FDA Rejects Petition Offers Compromise
After considering all the comments submitted and reviewing additional information, the FDA produced the Draft Guidance to both provide the current regulatory standing on the subject and serve as a rejection of the IPA’s Citizen Petition. The Guidance stops short of mandating CFUs on labels, but allows firms to declare, in the Supplement Facts label of products containing probiotics, the number of live microbials in CFUs, in addition to the quantitative amount by weight required by regulation, provided they meet the following conditions:
- The quantity is first listed in terms of weight;
- The quantity in CFUs is expressed in a manner that is clearly separate and readily distinguishable from the weight, e.g., as a parenthetical or in a subset line;
- The declaration of quantity in CFUs is formatted in clear terms that can easily be understood by a common reader, e.g., 10 billion or 300* (where the unit that “*” is intended to represent, such as million or billion, is a typical measurement of CFUs and is clearly indicated elsewhere in the Supplement Facts label);
- The declaration of quantity in CFUs is accurate and not misleading, and does not render misleading other aspects of the Supplement Facts label, or other aspects of the product label;
- The declaration of quantity in CFUs measures only live microbial ingredients and does not include inactive, dead, or nonviable organisms;
- Live microbial dietary ingredients in a proprietary blend are listed in descending order of predominance by weight; and
- The product label otherwise complies with all applicable laws and regulations.

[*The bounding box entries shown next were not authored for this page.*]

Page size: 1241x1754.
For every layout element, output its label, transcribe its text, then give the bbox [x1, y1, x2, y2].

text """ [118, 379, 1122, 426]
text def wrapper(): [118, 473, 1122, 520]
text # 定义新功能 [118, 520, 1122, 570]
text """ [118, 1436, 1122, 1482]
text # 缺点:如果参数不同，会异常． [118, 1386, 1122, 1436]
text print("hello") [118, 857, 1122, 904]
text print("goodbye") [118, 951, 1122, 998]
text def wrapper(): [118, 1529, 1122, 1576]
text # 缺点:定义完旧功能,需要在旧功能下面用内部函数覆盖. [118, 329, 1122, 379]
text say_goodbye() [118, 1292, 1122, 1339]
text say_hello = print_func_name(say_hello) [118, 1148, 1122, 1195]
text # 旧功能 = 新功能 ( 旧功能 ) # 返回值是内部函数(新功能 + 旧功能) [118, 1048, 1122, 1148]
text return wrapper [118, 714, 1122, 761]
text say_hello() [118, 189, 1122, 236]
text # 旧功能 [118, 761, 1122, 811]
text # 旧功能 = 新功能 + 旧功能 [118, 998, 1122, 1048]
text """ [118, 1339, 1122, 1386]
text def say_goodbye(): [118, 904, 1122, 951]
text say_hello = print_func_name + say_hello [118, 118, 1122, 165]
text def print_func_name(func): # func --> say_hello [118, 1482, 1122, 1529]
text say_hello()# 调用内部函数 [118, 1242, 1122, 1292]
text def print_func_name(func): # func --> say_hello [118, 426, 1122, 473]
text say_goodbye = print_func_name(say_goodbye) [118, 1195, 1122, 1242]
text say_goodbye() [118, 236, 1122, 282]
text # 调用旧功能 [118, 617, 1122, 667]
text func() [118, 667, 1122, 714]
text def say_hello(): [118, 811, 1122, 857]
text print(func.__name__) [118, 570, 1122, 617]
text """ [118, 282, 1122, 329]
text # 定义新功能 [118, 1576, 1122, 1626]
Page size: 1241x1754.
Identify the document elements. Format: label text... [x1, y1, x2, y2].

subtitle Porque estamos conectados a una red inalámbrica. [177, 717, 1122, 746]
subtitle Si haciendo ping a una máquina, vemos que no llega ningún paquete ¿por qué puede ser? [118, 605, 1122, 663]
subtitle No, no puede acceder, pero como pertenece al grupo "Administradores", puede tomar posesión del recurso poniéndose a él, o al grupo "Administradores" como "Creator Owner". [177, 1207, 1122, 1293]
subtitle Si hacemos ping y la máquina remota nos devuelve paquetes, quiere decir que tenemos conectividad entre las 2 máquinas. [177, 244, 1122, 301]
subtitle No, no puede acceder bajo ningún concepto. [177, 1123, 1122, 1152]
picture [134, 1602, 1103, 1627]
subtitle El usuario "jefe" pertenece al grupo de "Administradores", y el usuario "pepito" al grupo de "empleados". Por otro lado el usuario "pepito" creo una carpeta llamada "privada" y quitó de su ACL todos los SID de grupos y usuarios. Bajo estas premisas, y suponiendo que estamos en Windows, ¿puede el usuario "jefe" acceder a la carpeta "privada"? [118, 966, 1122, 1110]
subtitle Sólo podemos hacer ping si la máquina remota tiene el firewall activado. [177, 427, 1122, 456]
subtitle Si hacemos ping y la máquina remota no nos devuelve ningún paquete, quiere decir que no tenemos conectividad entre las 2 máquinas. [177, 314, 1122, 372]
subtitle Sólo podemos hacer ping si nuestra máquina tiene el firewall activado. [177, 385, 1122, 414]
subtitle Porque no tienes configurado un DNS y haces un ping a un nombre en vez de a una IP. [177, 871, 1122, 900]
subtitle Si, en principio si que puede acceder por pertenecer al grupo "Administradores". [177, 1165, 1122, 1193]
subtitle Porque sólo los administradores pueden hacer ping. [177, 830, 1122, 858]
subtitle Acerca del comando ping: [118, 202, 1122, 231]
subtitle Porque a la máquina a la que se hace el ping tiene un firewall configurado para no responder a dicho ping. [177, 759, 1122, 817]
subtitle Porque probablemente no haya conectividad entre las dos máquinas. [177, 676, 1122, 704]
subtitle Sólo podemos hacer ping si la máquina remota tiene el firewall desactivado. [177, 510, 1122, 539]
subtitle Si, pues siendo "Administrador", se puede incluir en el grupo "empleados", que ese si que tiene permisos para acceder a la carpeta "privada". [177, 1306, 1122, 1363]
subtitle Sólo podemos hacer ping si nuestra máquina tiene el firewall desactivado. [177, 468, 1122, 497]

The Future of Probiotic Enumeration
According to the Draft Guidance, “While (the FDA) currently believes that CFUs provide a useful description of the quantity of live microbial dietary ingredients, we are aware that researchers are currently evaluating other methods and units of measure for live microbial dietary ingredients and that such alternative methods have the potential to more accurately and more efficiently quantify the number of viable cells in a product at a future time. Therefore, at this time, we intend to continue monitoring the development of new technologies and their potential impact on the use of other units of measure on the Supplement Facts label before deciding whether to engage in rulemaking to revise the Supplement Facts regulations.”
Another reason the FDA gives for stopping short of mandating CFUs on labels is dietary supplement manufacturers are already in the process of preparing new labels to comply with the Nutrition and Supplement Facts Label Final Rule, effective on either January 1, 2020, or January 1, 2021, depending on company size. Requiring a change to CFUs now and then changing the requirement to TFUs, AFUs, or another unit of measure soon after would require relabeling and inflict an economic burden on manufacturers. The FDA prefers to wait until they have determined the best technology for enumerating viable microorganisms.
The FDA is accepting comments on the Draft Guidance until November 6, 2018, and will make any changes and release a Final Guidance at a later date.